That’s a weird benchmark you showed me, and it’s wrong too for the reason that it does not properly replicate the original algorithm:
1/y*(1.5-(number*.5*y*y))
The original algorithm did not include any division operations for the exact reason it was created in the first place: to avoid it.
I made a benchmark that tries to be more fair:
--!optimize 2
--!strict
--!native
local asd:number = math.random(9,9)
local TEST_AMOUNT:number = 1000000
local evil:buffer = buffer.create(4)
--original implementation
local function Q_rsqrt(number:number) : number
local x2:number = number * 0.5
buffer.writef32(evil,0,number) -- evil floating point bit manipulation
buffer.writei32(evil,0,0x5f3759df - bit32.rshift(buffer.readi32(evil,0),1)) -- what the ####?

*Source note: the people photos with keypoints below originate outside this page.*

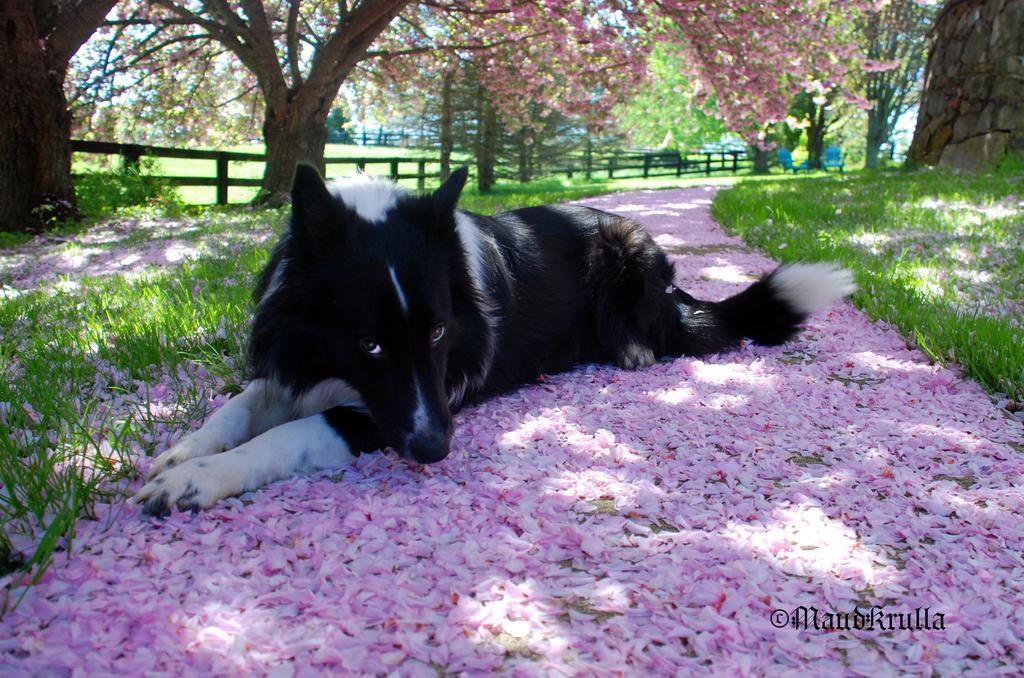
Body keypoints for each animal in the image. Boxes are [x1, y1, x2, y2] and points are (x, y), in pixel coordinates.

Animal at [136, 165, 856, 516]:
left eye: (436, 331)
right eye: (369, 346)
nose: (436, 450)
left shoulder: (397, 409)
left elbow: (293, 432)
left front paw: (200, 479)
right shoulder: (305, 356)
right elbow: (245, 405)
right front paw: (184, 453)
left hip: (627, 247)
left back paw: (633, 348)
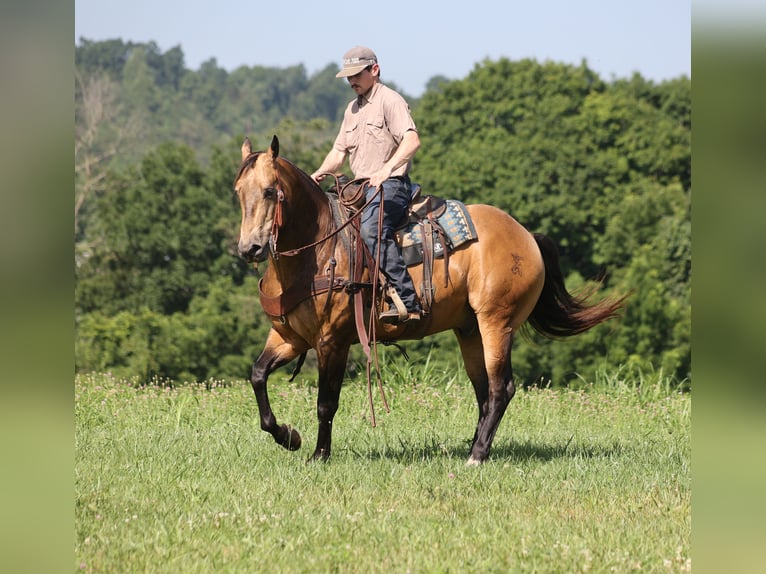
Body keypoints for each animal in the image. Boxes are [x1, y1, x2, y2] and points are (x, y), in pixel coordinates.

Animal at [234, 135, 625, 465]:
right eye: (238, 191)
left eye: (269, 191)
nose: (249, 248)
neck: (319, 249)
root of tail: (527, 235)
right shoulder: (290, 337)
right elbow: (257, 375)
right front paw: (288, 436)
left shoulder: (333, 340)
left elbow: (326, 403)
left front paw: (319, 455)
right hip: (469, 330)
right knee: (484, 391)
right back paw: (474, 446)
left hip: (496, 323)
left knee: (501, 388)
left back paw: (477, 456)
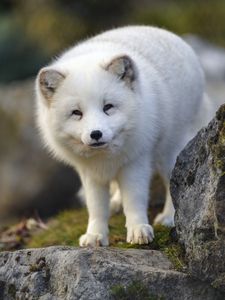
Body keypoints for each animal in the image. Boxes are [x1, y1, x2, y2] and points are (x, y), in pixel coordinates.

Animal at [35, 25, 214, 246]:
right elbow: (96, 207)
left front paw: (138, 229)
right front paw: (95, 234)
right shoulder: (89, 172)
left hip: (169, 152)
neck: (104, 157)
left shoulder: (136, 162)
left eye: (108, 107)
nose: (96, 134)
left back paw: (169, 217)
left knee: (173, 183)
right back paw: (116, 203)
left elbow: (135, 200)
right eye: (77, 113)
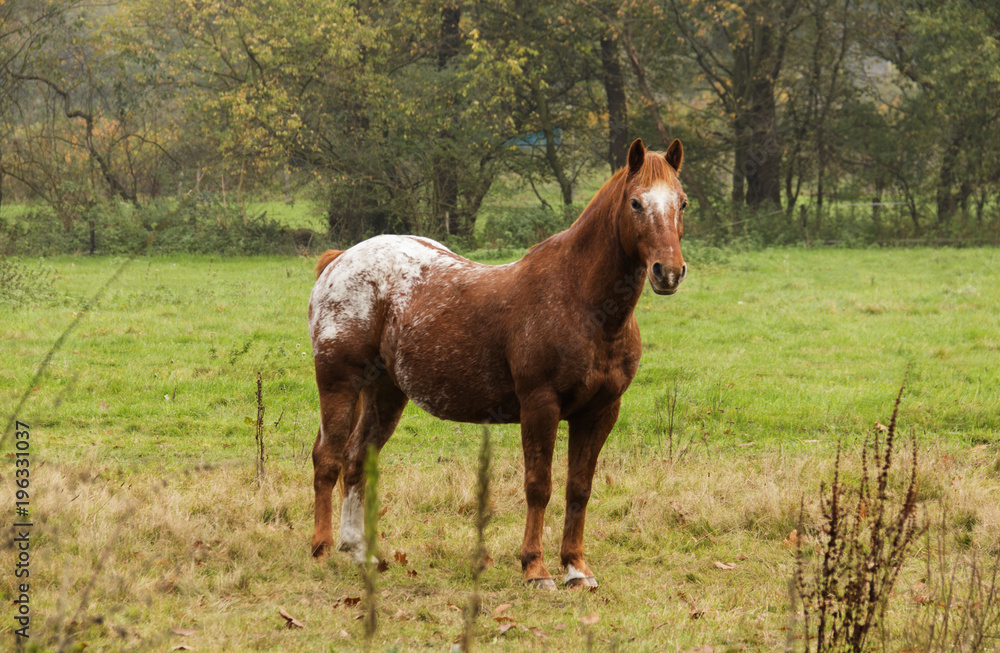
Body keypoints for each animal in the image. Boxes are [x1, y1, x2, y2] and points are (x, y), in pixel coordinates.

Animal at [308, 138, 687, 589]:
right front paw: (535, 568)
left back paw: (358, 551)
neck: (580, 301)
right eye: (635, 202)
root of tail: (340, 259)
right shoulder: (540, 406)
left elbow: (579, 488)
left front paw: (576, 568)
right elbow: (539, 485)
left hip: (384, 393)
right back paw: (322, 550)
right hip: (339, 384)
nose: (669, 272)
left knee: (356, 458)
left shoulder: (599, 412)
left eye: (682, 202)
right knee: (327, 459)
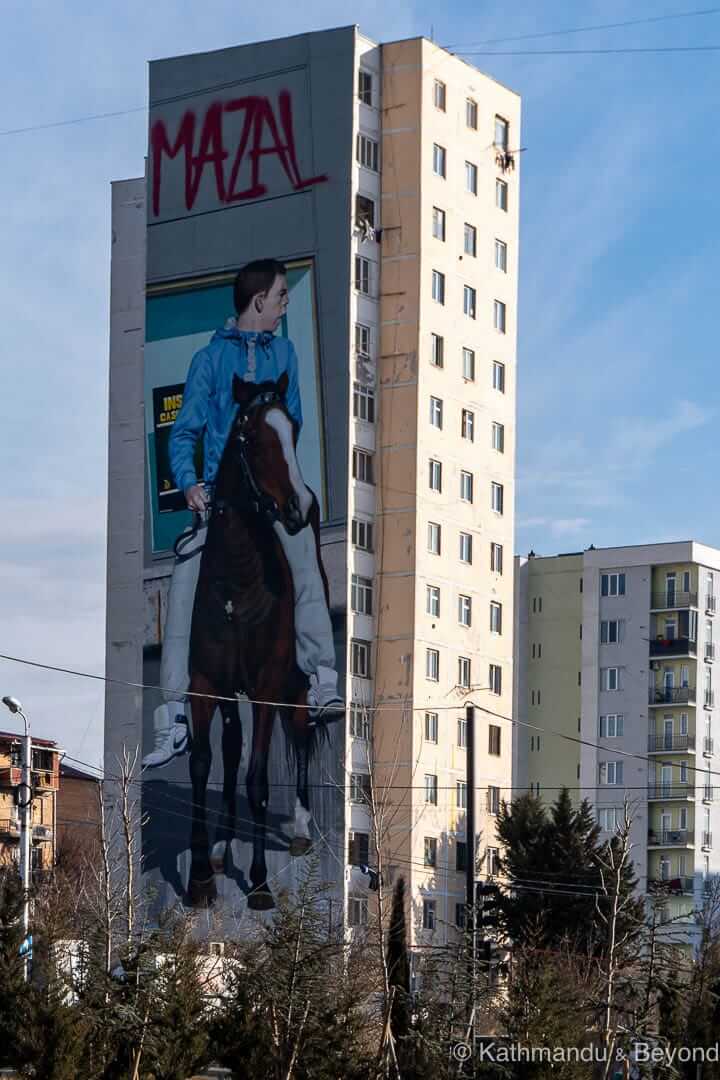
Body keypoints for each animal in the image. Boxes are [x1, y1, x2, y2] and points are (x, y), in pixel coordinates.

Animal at [188, 375, 330, 907]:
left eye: (292, 430)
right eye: (250, 436)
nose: (300, 507)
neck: (236, 585)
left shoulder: (268, 689)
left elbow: (259, 780)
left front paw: (261, 886)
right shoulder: (205, 685)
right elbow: (204, 764)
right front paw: (200, 880)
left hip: (296, 689)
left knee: (302, 738)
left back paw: (301, 830)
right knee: (231, 751)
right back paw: (221, 847)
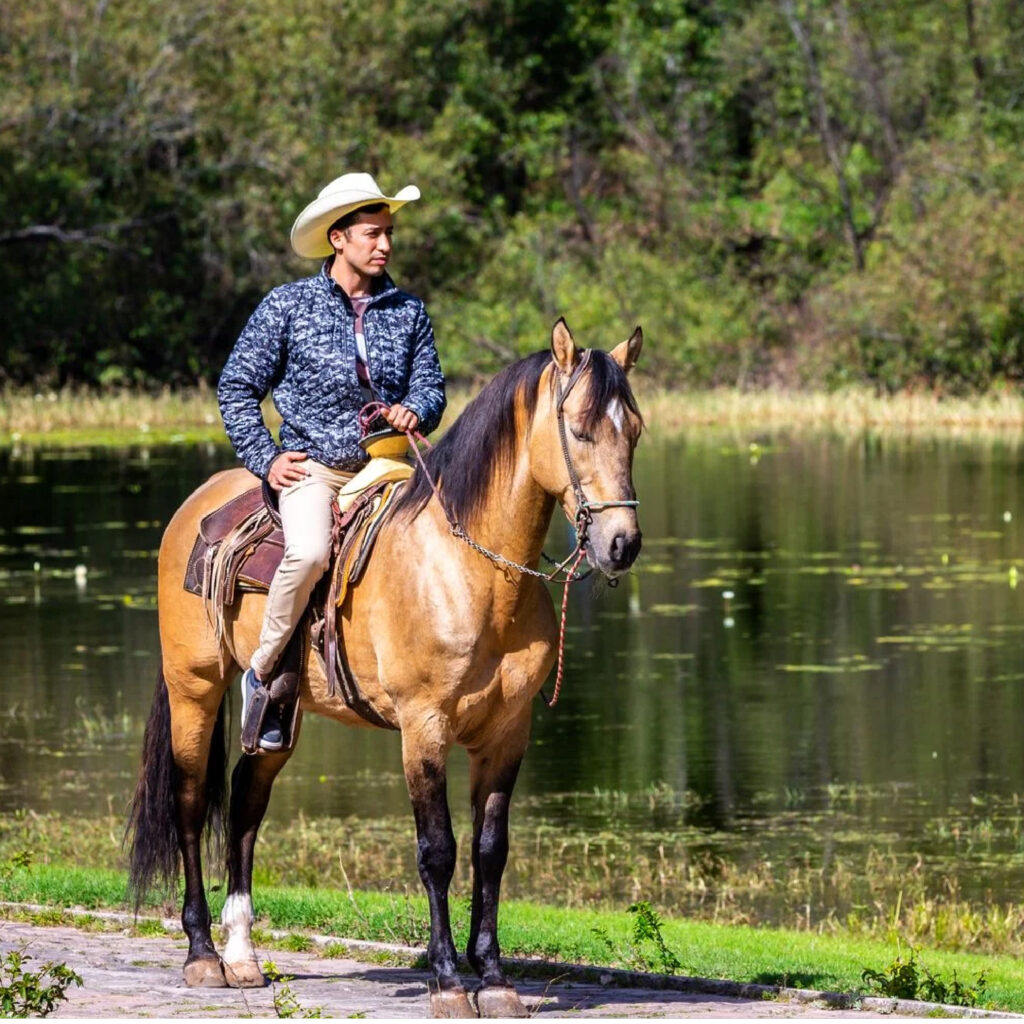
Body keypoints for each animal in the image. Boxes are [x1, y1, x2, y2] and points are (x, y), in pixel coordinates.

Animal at [125, 317, 638, 1015]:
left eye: (633, 430)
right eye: (581, 429)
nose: (622, 544)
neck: (471, 570)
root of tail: (194, 507)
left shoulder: (508, 733)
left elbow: (491, 850)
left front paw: (494, 978)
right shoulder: (423, 728)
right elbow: (438, 851)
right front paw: (448, 980)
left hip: (279, 712)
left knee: (245, 803)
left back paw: (243, 955)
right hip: (194, 689)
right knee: (189, 798)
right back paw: (203, 954)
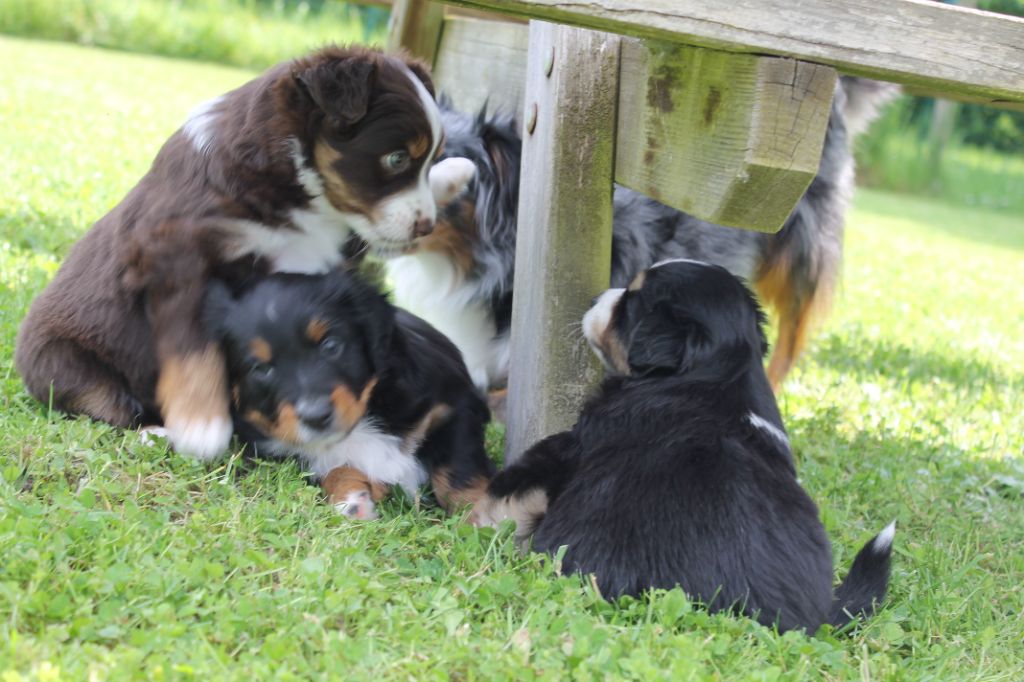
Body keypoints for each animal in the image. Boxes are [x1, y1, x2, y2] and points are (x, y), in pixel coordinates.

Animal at [203, 268, 495, 518]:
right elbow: (333, 468)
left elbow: (457, 471)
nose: (316, 416)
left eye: (331, 345)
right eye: (261, 369)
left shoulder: (455, 405)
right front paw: (351, 499)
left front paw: (481, 517)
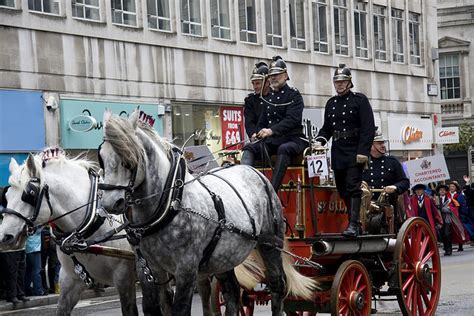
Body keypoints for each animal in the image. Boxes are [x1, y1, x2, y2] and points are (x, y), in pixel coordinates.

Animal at [97, 110, 316, 314]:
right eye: (101, 158)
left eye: (129, 160)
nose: (110, 203)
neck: (170, 203)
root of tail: (257, 173)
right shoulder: (147, 268)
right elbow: (152, 307)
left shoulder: (186, 269)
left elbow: (180, 309)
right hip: (225, 256)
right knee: (232, 292)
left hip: (270, 244)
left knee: (278, 286)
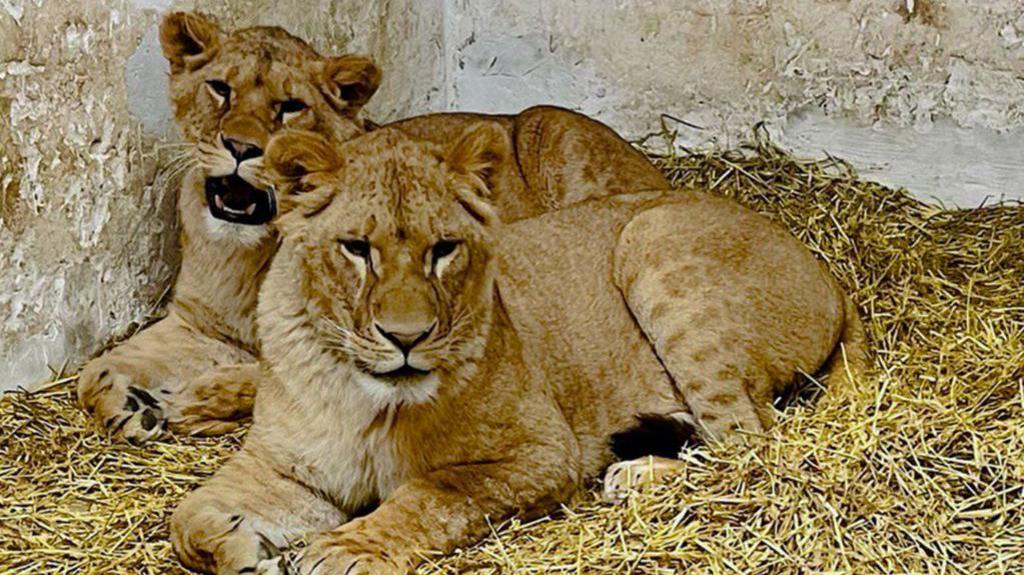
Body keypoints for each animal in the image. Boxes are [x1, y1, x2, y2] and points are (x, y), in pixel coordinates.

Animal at [75, 12, 667, 444]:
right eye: (220, 89)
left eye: (290, 107)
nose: (241, 148)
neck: (245, 255)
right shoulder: (197, 324)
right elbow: (94, 370)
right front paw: (128, 406)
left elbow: (274, 374)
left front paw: (188, 401)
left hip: (550, 127)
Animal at [167, 125, 864, 572]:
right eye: (356, 249)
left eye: (444, 249)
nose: (406, 338)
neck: (361, 392)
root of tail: (828, 270)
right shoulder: (288, 465)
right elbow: (188, 518)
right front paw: (243, 550)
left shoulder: (543, 454)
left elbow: (432, 495)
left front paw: (348, 549)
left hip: (652, 243)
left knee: (752, 443)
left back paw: (636, 474)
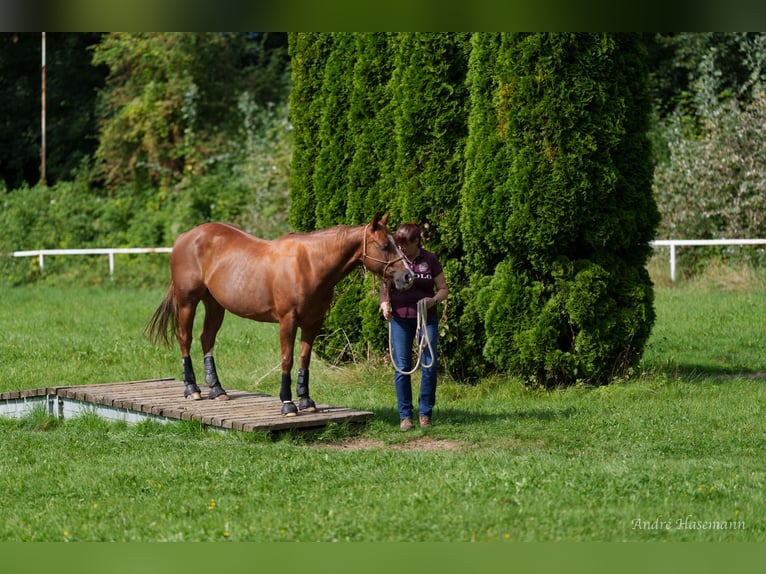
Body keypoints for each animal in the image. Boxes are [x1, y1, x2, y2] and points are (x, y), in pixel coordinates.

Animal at [148, 214, 416, 416]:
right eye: (385, 246)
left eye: (397, 244)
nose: (408, 277)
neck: (310, 265)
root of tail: (185, 237)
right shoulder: (288, 321)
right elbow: (287, 358)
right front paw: (287, 403)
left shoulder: (313, 323)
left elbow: (304, 359)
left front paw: (306, 401)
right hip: (187, 302)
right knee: (185, 338)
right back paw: (192, 388)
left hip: (215, 304)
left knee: (207, 339)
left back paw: (216, 389)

local y:number = buffer.readf32(evil,0)
y = y * ( 1.5 - ( x2 * y * y ) ) -- 1st iteration
--y = y * ( 1.5 - ( x2 * y * y ) ) -- 2nd iteration, this can be removed
return y
end
--apparently faster
local function fQ_rsqrt(number:number) : number
buffer.writef32(evil,0,number) -- evil floating point bit manipulation
buffer.writei32(evil,0,0x5f3759df - bit32.rshift(buffer.readi32(evil,0),1)) -- what the ####?
local y:number = buffer.readf32(evil,0)
--buffer.fill(evil,0,0) -- no need to clean the stack simulation, it will be overriden in next iteration anyway
return y * ( 1.5 - ( number * 0.5 * y * y ) )
end
local a:number = 0
local t:number = 0
for i = 1,TEST_AMOUNT do
a = Q_rsqrt(asd)
t += os.clock()
end
print("Q_rsqrt:",os.clock()-t/TEST_AMOUNT,"\nValue:",a)
task.wait() -- break cache to make it more fair
t = 0
a = 0
for i = 1,TEST_AMOUNT do
a = fQ_rsqrt(asd)
t += os.clock()
end
print("fQ_rsqrt:",os.clock()-t/TEST_AMOUNT,"\nValue:",a)
task.wait()
t = 0
a = 0
for i = 1,TEST_AMOUNT do
a = 1/math.sqrt(asd)
t += os.clock()
end
print("Default:",os.clock()-t/TEST_AMOUNT,"\nValue:",a)
It depends from machine to machine, but generally speaking, the native syntax one 1/math.sqrt()
is the fastest, the second being fQ_rsqrt
and the last one being the original implementation. Yes, there are probably cases where if the device is old enough, the fQ_rsqrt
might be able to be on par with syntax implementation. But it is extremely niche and, honestly, not worth it.
So in short: no, the algorithm remains slower than the native syntax.